A primeira nota começou por vir de Jai Hindley, que começou a ceder com Carlos Rodríguez a colar no grupo da frente por mais alguns metros em busca de encurtar a desvantagem para a terceira posição, mas tudo iria ficar resumido a três corredores com a UAE Team Emirates a tirar as cartas à Jumbo, colocando Adam Yates na frente com um ritmo altíssimo após uma troca de olhares com Pogacar e Vingegaard a ficar na roda do esloveno já sem a ajuda de Sepp Juss (Wout van Aert e Kelderman já tinham deixado a dianteira). A 15 quilómetros do final, Pogacar acelerou, Vingegaard resistiu até ao limite mas 20 metros depois ficou atrás do esloveno, que não conseguiu de seguida dar a “sapatada” final permitindo que o dinamarquês controlasse.

Ainda houve algumas alturas em que a distância terá chegado aos sete/oito segundos mas Vingegaard ainda foi buscar o adversário direto, tendo depois alguns metros de estudo mútuo para perceber no “jogo do gato ou do rato” quem poderia voltar a atacar sabendo que Pogacar é mais explosivo a atacar ou a reagir depois aos ataques.
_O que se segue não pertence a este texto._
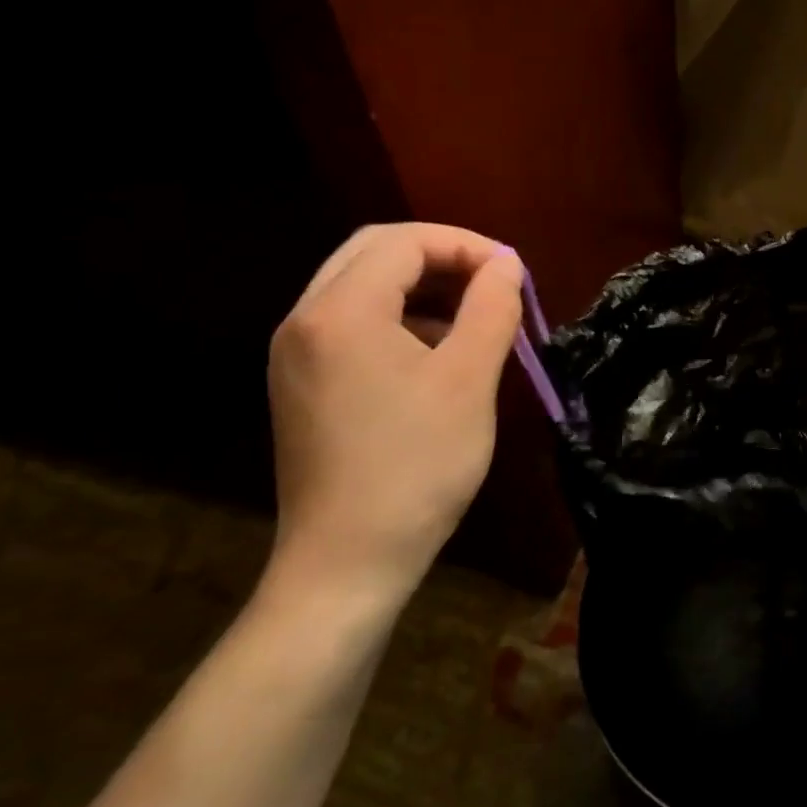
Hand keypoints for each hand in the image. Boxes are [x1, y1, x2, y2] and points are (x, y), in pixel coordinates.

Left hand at [264, 223, 524, 602]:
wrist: (346, 565)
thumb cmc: (416, 467)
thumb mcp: (469, 380)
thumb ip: (491, 307)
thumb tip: (506, 265)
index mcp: (340, 311)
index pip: (404, 241)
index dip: (465, 244)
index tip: (511, 273)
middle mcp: (305, 320)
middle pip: (374, 252)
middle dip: (439, 255)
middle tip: (490, 280)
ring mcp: (295, 354)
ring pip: (360, 286)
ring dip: (419, 286)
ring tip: (472, 315)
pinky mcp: (300, 384)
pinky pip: (350, 323)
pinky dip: (397, 318)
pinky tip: (436, 352)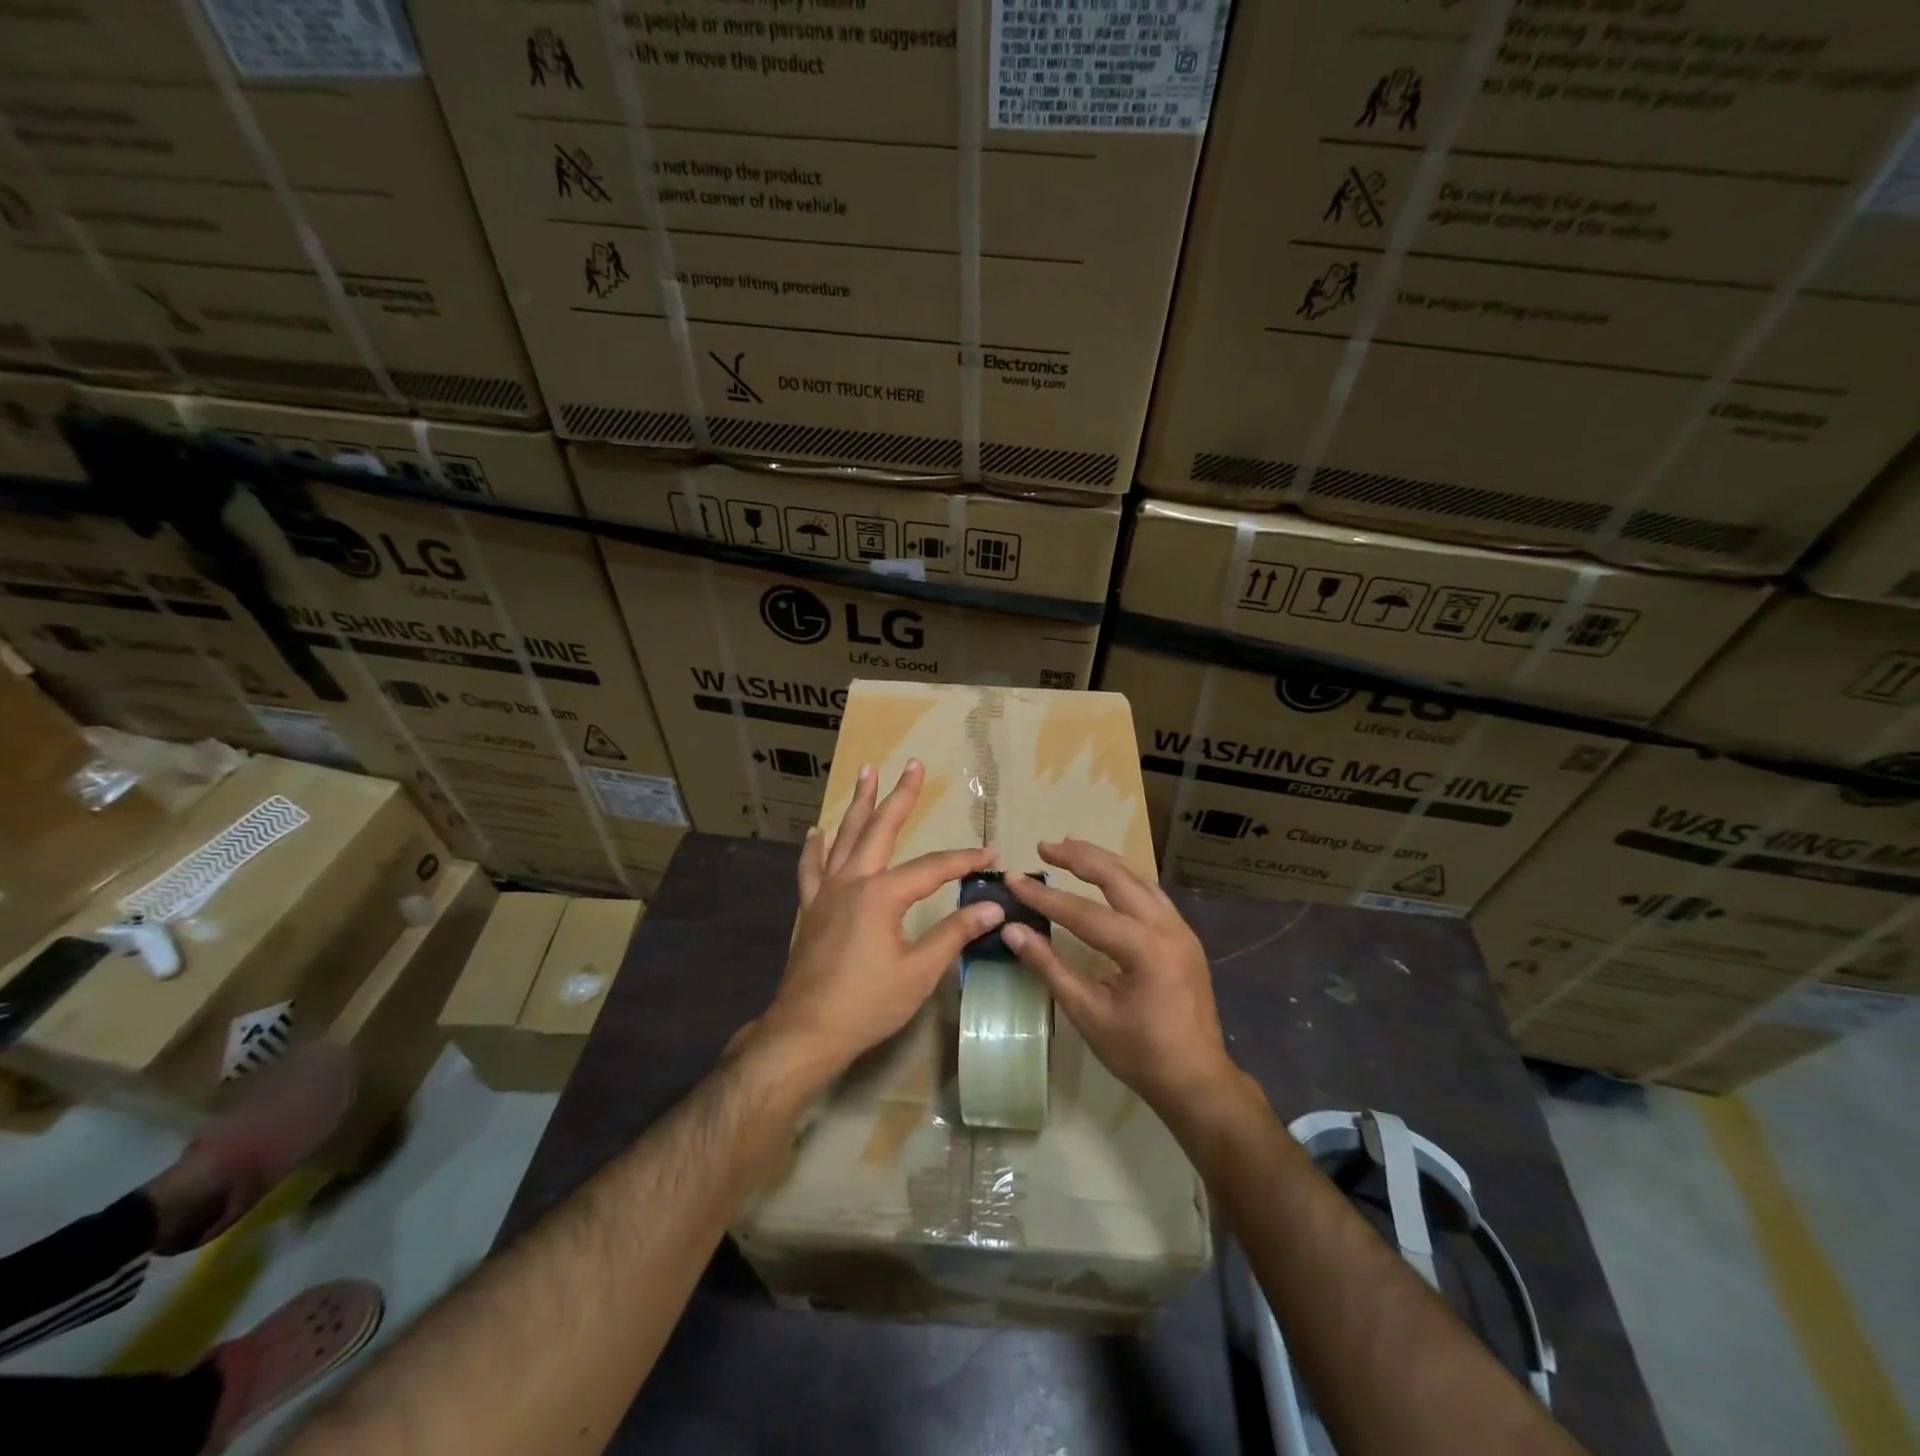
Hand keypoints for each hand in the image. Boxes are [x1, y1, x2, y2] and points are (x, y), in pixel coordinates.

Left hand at [754, 760, 1003, 1084]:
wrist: (806, 1032)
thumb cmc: (867, 1005)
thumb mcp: (919, 973)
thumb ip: (954, 934)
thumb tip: (993, 907)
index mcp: (882, 896)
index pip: (933, 868)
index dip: (964, 860)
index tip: (991, 854)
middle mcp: (853, 882)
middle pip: (881, 829)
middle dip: (901, 796)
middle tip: (913, 765)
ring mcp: (826, 892)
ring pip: (845, 837)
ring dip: (859, 804)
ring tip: (866, 771)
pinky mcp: (811, 908)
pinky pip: (811, 869)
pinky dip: (815, 848)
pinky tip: (817, 831)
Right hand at [1002, 838, 1238, 1115]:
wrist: (1197, 1080)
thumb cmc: (1139, 1053)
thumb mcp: (1087, 1012)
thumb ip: (1049, 966)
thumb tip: (1012, 930)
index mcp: (1145, 949)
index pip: (1084, 912)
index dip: (1044, 896)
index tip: (1014, 880)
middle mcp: (1167, 928)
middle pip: (1117, 877)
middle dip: (1078, 857)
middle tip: (1044, 846)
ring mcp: (1181, 928)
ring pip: (1138, 878)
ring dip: (1102, 861)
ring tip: (1070, 847)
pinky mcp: (1184, 935)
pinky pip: (1150, 893)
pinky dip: (1123, 877)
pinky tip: (1106, 875)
Havendo bonificações à mistura, alguém teria de fazer algo mas quando o esloveno atacou teve de travar porque as motas estavam à frente do seu caminho, tirando o fator surpresa que ainda poderia haver e permitindo que Vingegaard ganhasse três segundos a Pogacar no duelo das bonificações, sendo que essa “pausa” permitiu que Carlos Rodríguez (com Adam Yates) chegasse e passasse a dupla como uma mota, ganhando uma pequena vantagem que chegou para vencer a etapa com Pogacar em segundo.

Naquela que foi a segunda vitória consecutiva da Ineos depois do sucesso de Michal Kwiatkowski na véspera, Carlos Rodríguez aproveitou aquele erro da organização para se aproximar de forma decisiva da dupla da frente e deu tudo com sucesso para ganhar na parte da descida, dando um salto enorme na classificação a nível de tempo ao ficar na terceira posição. Assim, contas feitas, Vingegaard mantém a liderança com dez segundos de vantagem sobre Pogacar (ganhou três segundos na primeira bonificação, perdeu dois depois na chegada) e o espanhol ficou a 4.43, à frente de Jai Hindley por um segundo (4.44). Seguem-se Adam Yates (5.20), Sepp Kuss (8.15), Simon Yates (8.32), Pello Bilbao (8.51), Felix Gall (12.26) e David Gaudu (12.56) no top 10 antes de mais uma etapa a subir este domingo, desta com chegada em Saint-Gervais.